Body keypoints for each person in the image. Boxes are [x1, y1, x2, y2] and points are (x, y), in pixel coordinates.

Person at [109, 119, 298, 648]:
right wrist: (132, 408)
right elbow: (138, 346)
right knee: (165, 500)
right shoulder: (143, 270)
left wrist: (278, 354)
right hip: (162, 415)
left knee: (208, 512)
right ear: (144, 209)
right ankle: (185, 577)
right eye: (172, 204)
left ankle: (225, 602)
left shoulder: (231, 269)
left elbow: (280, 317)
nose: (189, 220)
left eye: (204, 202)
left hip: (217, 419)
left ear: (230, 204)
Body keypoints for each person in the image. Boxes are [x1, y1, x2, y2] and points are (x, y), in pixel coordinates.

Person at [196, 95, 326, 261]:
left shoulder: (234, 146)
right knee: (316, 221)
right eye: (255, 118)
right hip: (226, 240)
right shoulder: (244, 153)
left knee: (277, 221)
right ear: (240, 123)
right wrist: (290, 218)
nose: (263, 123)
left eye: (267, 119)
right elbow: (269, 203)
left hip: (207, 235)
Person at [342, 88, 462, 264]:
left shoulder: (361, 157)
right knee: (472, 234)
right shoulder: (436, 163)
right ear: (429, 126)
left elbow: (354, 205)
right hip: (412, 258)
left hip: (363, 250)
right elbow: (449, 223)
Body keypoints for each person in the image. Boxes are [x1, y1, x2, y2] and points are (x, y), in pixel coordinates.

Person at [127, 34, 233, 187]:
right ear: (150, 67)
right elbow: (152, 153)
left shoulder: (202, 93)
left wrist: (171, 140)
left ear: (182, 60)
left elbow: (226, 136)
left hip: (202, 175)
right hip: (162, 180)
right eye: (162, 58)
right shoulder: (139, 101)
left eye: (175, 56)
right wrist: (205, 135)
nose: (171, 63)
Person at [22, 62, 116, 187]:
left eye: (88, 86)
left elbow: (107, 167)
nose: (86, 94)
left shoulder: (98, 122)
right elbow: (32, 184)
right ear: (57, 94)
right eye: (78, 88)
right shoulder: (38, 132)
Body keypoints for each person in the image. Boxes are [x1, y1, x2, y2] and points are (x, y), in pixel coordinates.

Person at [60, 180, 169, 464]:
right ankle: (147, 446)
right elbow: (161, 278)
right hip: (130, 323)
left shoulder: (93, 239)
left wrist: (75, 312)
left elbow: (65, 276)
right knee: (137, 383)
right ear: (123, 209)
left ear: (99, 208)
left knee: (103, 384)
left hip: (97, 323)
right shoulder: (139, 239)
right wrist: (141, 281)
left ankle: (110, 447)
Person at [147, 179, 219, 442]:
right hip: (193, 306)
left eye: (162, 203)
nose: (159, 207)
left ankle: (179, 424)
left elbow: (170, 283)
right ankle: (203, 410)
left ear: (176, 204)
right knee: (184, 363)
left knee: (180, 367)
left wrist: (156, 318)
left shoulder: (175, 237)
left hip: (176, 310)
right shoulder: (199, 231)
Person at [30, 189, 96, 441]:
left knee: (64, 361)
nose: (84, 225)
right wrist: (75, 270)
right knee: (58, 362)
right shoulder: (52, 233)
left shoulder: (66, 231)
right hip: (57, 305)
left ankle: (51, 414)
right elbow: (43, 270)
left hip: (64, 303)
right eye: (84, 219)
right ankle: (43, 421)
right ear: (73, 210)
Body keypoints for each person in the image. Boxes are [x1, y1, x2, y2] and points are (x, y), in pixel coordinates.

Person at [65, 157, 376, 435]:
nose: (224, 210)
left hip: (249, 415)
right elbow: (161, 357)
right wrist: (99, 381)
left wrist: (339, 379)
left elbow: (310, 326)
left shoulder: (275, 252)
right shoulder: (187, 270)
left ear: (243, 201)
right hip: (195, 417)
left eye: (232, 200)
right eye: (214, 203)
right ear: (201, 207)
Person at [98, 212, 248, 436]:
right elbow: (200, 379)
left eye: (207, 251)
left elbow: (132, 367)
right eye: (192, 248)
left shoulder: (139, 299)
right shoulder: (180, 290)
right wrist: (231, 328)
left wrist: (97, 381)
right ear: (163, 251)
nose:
::::
▶ What to do: Repeat all of the listing above exactly, leaving nothing out.

▶ Answer section:
Body keypoints for each person in the image. Boxes are [x1, y1, x2, y2] and points are (x, y), in pixel coordinates.

Person at [109, 119, 298, 648]:
right wrist: (132, 408)
right elbow: (138, 346)
right knee: (165, 500)
right shoulder: (143, 270)
left wrist: (278, 354)
right hip: (162, 415)
left knee: (208, 512)
right ear: (144, 209)
right ankle: (185, 577)
right eye: (172, 204)
left ankle: (225, 602)
left shoulder: (231, 269)
left elbow: (280, 317)
nose: (189, 220)
left eye: (204, 202)
left hip: (217, 419)
left ear: (230, 204)
Body keypoints for each person in the image. Boxes are [x1, y1, x2, y2] and points are (x, y), in pixel coordinates.

Person at [196, 95, 326, 261]:
left shoulder: (234, 146)
right knee: (316, 221)
right eye: (255, 118)
right hip: (226, 240)
right shoulder: (244, 153)
left knee: (277, 221)
right ear: (240, 123)
right wrist: (290, 218)
nose: (263, 123)
left eye: (267, 119)
right elbow: (269, 203)
left hip: (207, 235)
Person at [342, 88, 462, 264]:
left shoulder: (361, 157)
right knee: (472, 234)
right shoulder: (436, 163)
right ear: (429, 126)
left elbow: (354, 205)
right hip: (412, 258)
left hip: (363, 250)
right elbow: (449, 223)
Body keypoints for each person in the image. Boxes are [x1, y1, x2, y2] and points are (x, y), in pixel coordinates.

Person at [127, 34, 233, 187]:
right ear: (150, 67)
right elbow: (152, 153)
left shoulder: (202, 93)
left wrist: (171, 140)
left ear: (182, 60)
left elbow: (226, 136)
left hip: (202, 175)
right hip: (162, 180)
right eye: (162, 58)
right shoulder: (139, 101)
left eye: (175, 56)
right wrist: (205, 135)
nose: (171, 63)
Person at [22, 62, 116, 187]:
left eye: (88, 86)
left elbow: (107, 167)
nose: (86, 94)
left shoulder: (98, 122)
right elbow: (32, 184)
right ear: (57, 94)
right eye: (78, 88)
right shoulder: (38, 132)
Body keypoints for each person in the image. Boxes are [x1, y1, x2, y2] and points are (x, y), in pixel coordinates.

Person at [60, 180, 169, 464]:
right ankle: (147, 446)
right elbow: (161, 278)
right hip: (130, 323)
left shoulder: (93, 239)
left wrist: (75, 312)
left elbow: (65, 276)
right knee: (137, 383)
right ear: (123, 209)
left ear: (99, 208)
left knee: (103, 384)
left hip: (97, 323)
right shoulder: (139, 239)
right wrist: (141, 281)
left ankle: (110, 447)
Person at [147, 179, 219, 442]:
right hip: (193, 306)
left eye: (162, 203)
nose: (159, 207)
left ankle: (179, 424)
left elbow: (170, 283)
right ankle: (203, 410)
left ear: (176, 204)
right knee: (184, 363)
left knee: (180, 367)
left wrist: (156, 318)
left shoulder: (175, 237)
left hip: (176, 310)
right shoulder: (199, 231)
Person at [30, 189, 96, 441]:
left knee: (64, 361)
nose: (84, 225)
right wrist: (75, 270)
right knee: (58, 362)
right shoulder: (52, 233)
left shoulder: (66, 231)
right hip: (57, 305)
left ankle: (51, 414)
right elbow: (43, 270)
left hip: (64, 303)
right eye: (84, 219)
right ankle: (43, 421)
right ear: (73, 210)
Body keypoints for each person in the image. Boxes are [x1, y1, x2, y2] and points are (x, y), in pixel coordinates.

Person at [65, 157, 376, 435]:
nose: (224, 210)
left hip: (249, 415)
right elbow: (161, 357)
right wrist: (99, 381)
left wrist: (339, 379)
left elbow: (310, 326)
left shoulder: (275, 252)
right shoulder: (187, 270)
left ear: (243, 201)
right hip: (195, 417)
left eye: (232, 200)
right eye: (214, 203)
right ear: (201, 207)
Person at [98, 212, 248, 436]:
right elbow: (200, 379)
left eye: (207, 251)
left elbow: (132, 367)
right eye: (192, 248)
left shoulder: (139, 299)
right shoulder: (180, 290)
right wrist: (231, 328)
left wrist: (97, 381)
right ear: (163, 251)
nose:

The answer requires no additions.